**取り組む課題**:
1. 老人性難聴についての文章から、「大きな声は決してお年寄りに万能ではありません。」という一文を英語に訳す。
2. 老人性難聴についての文章を、「年をとると耳が遠くなります。」を含む箇所から始め、「く聞こえる、ということです。」で終えて書き直す。その際、「老人性難聴」を「加齢性難聴」に変える。

**提供された抜粋**:
* * * * * * *
年をとると耳が遠くなります。耳が遠いことつまり難聴というのは、しかし中々理解されにくいところがあります。一番大きな誤解は、耳が遠ければ大きな声で話してやれば聞こえるはずだ、という単純なものです。けれどもそれは、勘違いです。その理由について、ご説明しましょう。
 理由の第一は、老人性難聴では高い方の音から聞こえが悪くなって来る、ということです。
 すると話をされていることは分かるが、その内容までは分からない。そんな奇妙なことが起こります。それは言葉の音の成分の問題なのです。例えば“アイウエオ”といった母音は、成分が比較的低い音域にあります(図1)。それに対して“サシスセソ”などの子音は、成分が高い音域にあります。そうすると、高音域の聞こえの悪い老人では(図2)、言葉のはしばしを構成する“サシスセソ”を言われた場合に良く聞こえない、という結果となります。
 そのために老人性難聴では会話の際、話しかけられていることは分かるが、言葉のはしばしが聞き取れず、話の内容はまるで理解できない、ということになるのです。
 それと、こんなこともあります。隣の家のおばあちゃんに声を掛けるとき、小さな声で「おばあちゃん」と呼び掛けても聞こえません。かといって大きな声で「おばあちゃん!」と叫ぶと、おばあちゃんはこう答えます。「なんだよ、うるさいね」と(図3)。
 これは実は、耳の中の神経細胞がダメージを受けているときの特徴なのです。“補充現象”と呼ばれるこの変な事態は、小さな音はまるで聞こえないくせに大きな音はいきなりやかましく聞こえる、ということです。
 ですから、おばあちゃんに声を掛けるときには決して大きな声を出さず、耳もとではっきりと発音してやった方がよく分かってもらえ、「うるさいね」などと言われずに済むのです。
 年をとると脳も老化し、言葉の判別能力も衰えるものですが、これも会話を理解しにくくなる原因の一つです。
 大きな声は決してお年寄りに万能ではありません。はっきり・くっきり話しかけましょうね。
* * * * * * *
記録データ
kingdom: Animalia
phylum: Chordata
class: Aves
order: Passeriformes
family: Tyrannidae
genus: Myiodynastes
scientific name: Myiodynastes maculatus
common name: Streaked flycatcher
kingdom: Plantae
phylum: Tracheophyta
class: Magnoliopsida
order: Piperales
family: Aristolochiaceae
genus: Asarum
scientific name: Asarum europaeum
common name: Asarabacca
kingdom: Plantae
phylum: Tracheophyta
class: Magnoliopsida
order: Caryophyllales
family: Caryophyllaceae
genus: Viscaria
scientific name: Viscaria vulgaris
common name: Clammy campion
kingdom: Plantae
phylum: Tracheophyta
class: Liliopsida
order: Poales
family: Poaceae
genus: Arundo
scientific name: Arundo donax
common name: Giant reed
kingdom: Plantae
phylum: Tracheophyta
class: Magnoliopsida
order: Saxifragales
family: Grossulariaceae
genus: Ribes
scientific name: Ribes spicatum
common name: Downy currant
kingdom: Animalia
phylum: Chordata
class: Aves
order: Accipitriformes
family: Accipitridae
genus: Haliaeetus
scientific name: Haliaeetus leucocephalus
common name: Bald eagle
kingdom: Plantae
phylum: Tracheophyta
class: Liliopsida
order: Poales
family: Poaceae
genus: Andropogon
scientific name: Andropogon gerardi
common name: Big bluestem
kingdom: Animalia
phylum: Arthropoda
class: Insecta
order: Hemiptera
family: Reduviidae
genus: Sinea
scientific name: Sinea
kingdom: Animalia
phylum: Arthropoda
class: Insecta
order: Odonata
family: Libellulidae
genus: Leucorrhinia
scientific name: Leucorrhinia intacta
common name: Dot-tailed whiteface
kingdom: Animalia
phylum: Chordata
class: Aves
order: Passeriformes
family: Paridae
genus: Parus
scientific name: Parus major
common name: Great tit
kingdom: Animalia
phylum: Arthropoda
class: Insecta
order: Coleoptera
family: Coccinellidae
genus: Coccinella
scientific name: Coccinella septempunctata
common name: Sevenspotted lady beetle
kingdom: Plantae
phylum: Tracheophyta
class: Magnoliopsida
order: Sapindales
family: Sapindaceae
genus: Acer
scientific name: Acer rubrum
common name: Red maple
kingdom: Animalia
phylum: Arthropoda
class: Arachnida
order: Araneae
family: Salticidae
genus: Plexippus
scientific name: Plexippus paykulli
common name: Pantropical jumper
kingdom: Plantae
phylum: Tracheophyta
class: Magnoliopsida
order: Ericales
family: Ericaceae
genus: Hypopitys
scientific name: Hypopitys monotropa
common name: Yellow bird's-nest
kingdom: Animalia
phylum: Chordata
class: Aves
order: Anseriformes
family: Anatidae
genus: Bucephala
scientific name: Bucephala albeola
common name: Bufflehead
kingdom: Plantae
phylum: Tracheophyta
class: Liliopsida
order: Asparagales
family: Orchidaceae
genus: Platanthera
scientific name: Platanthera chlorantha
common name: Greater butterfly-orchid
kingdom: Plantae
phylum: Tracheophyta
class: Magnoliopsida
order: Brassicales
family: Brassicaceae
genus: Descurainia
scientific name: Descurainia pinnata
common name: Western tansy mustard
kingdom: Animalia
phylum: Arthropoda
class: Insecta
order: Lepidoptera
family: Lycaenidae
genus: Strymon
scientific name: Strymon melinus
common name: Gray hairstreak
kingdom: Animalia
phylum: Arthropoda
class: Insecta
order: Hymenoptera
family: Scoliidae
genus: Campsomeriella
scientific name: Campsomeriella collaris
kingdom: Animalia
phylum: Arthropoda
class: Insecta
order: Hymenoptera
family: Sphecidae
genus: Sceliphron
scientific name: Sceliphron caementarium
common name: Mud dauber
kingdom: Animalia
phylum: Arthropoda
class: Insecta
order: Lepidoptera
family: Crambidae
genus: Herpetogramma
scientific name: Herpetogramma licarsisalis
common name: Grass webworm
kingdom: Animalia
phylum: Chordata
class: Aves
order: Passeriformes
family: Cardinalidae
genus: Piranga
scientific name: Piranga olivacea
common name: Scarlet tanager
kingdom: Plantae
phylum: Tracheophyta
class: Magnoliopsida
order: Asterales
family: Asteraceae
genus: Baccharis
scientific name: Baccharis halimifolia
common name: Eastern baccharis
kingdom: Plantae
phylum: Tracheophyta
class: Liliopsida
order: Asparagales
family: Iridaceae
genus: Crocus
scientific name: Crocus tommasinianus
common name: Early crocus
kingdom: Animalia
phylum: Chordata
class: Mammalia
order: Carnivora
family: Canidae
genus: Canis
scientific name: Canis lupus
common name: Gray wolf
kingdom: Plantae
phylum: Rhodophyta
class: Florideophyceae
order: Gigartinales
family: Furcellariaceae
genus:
* * * * * * *
**解答**:
1. A loud voice is by no means a cure-all for elderly people.

2.
年をとると耳が遠くなります。耳が遠いことつまり難聴というのは、しかし中々理解されにくいところがあります。一番大きな誤解は、耳が遠ければ大きな声で話してやれば聞こえるはずだ、という単純なものです。けれどもそれは、勘違いです。その理由について、ご説明しましょう。
 理由の第一は、加齢性難聴では高い方の音から聞こえが悪くなって来る、ということです。
 すると話をされていることは分かるが、その内容までは分からない。そんな奇妙なことが起こります。それは言葉の音の成分の問題なのです。例えば“アイウエオ”といった母音は、成分が比較的低い音域にあります(図1)。それに対して“サシスセソ”などの子音は、成分が高い音域にあります。そうすると、高音域の聞こえの悪い老人では(図2)、言葉のはしばしを構成する“サシスセソ”を言われた場合に良く聞こえない、という結果となります。
 そのために加齢性難聴では会話の際、話しかけられていることは分かるが、言葉のはしばしが聞き取れず、話の内容はまるで理解できない、ということになるのです。
 それと、こんなこともあります。隣の家のおばあちゃんに声を掛けるとき、小さな声で「おばあちゃん」と呼び掛けても聞こえません。かといって大きな声で「おばあちゃん!」と叫ぶと、おばあちゃんはこう答えます。「なんだよ、うるさいね」と(図3)。
 これは実は、耳の中の神経細胞がダメージを受けているときの特徴なのです。“補充現象”と呼ばれるこの変な事態は、小さな音はまるで聞こえないくせに大きな音はいきなりやかましく聞こえる、ということです。